Essa equação não se resolve com facilidade e está eivada de questões que complexificam sua execução, como as apontadas anteriormente nos capítulos teóricos e aquelas que se apresentam como propostas da sociedade civil para a 1ª CONSEG. Nesse sentido, vale a pena mencionar o alerta dado por Pavarini (2002), ao tratar da má consciência do criminólogo:

No es muy distinta la perspectiva de quien se mueve en una perspectiva marxista: la interpretación materialista de los processos de criminalización no está lejos cualitativamente del análisis realizado por los teóricos del conflicto y de la reacción social, salvo para remitir toda contradicción a la que existe entre capital y trabajo y para obviar el escepticismo de los criminólogos radicales con un acto de fe en una cada vez más improbable metamorfosis social. Finalmente, la reflexión de la criminología crítica se detiene en los umbrales de un nudo teórico que devela el equívoco sobre el que se funda la misma conciencia criminológica en la sociedad burguesa: aceptar el

status quo legal como presupuesto inimpugnable y poder así

desarrollar un conocimiento de la diversidad criminal o bien contraponerse a este poder y com ellos deslegitimar todo saber criminológico como no científico [...] Pero al mismo tiempo el "buen" criminólogo sabe también que, en cuanto parcial y signado por opciones políticas, su conocimiento permanece acaso siempre como el único conocimiento del crimen en esta sociedad: aunque al servicio de este orden social - mejor: precisamente porque está al servicio de esto - la criminologia burguesa es la única verdad a la que podemos acceder en esta sociedad. Y entonces, con toda probabilidad, el "buen" criminólogo continuará haciendo" criminologia... pero con la conciencia infeliz (PAVARINI, 2002, pp. 172-173).
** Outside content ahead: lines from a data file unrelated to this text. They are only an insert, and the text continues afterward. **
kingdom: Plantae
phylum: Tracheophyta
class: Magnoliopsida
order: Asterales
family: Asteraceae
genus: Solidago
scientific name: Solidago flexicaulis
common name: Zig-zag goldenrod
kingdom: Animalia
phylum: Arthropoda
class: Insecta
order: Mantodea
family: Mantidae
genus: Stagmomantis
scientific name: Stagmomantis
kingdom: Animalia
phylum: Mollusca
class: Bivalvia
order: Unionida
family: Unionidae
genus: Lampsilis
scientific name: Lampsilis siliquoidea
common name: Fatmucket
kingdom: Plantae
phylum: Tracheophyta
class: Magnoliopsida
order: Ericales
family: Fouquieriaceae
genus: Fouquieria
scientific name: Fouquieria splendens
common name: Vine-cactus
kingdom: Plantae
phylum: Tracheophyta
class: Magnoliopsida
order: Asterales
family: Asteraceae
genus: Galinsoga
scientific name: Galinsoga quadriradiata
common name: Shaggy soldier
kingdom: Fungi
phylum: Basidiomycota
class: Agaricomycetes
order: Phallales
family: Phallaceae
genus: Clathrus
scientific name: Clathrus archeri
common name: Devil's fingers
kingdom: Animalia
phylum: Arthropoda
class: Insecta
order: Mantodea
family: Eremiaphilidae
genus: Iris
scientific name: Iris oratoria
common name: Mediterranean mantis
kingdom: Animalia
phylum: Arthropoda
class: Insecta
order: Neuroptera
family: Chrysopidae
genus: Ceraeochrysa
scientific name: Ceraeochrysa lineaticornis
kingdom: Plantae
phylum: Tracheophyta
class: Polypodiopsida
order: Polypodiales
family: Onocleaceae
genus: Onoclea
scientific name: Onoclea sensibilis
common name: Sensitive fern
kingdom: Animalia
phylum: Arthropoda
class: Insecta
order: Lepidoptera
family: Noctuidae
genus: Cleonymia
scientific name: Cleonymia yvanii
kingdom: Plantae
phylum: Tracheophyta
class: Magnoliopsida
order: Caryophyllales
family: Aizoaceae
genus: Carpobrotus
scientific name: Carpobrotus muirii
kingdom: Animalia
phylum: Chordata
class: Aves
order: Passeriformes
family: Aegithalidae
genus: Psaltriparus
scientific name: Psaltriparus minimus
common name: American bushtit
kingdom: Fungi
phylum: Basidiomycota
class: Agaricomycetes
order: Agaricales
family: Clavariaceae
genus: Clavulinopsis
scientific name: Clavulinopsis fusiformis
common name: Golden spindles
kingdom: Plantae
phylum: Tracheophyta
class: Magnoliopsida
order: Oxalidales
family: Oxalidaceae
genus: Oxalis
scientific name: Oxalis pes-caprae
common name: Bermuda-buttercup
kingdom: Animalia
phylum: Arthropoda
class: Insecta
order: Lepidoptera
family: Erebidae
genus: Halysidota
Ora, se nem a garantia dos direitos humanos pode configurar uma ruptura na estrutura de produção que condiciona uma vida social pautada pela desigualdade e pela corrosão do trabalho e, no caso das políticas de segurança, pela tendência ao encarceramento em massa e às políticas ampliadas de controle social da população, o que nos resta?

Parafraseando Marx e Engels65, a história de nossa sociedade é a história da luta de classes e é neste contexto que podemos encontrar elementos para compreender o movimento atual da história no que diz respeito às lutas potencialmente revolucionárias.

Ao marxismo, enquanto concepção de mundo sob a perspectiva

dos interesses dos explorados e oprimidos, cabe emular essas

conquistas, mesmo parciais e insuficientes, e integrar a sua defesa em uma plataforma política de resistência, a plataforma própria a este interregno histórico de defensiva, até que a ultrapassagem revolucionária do capitalismo volte a ser concretamente colocada na ordem do dia pelas lutas e reabra, assim, as portas para a humanidade retomar sua caminhada em direção a uma sociabilidade integralmente emancipadora de todos os indivíduos (TRINDADE, 2011, p. 301).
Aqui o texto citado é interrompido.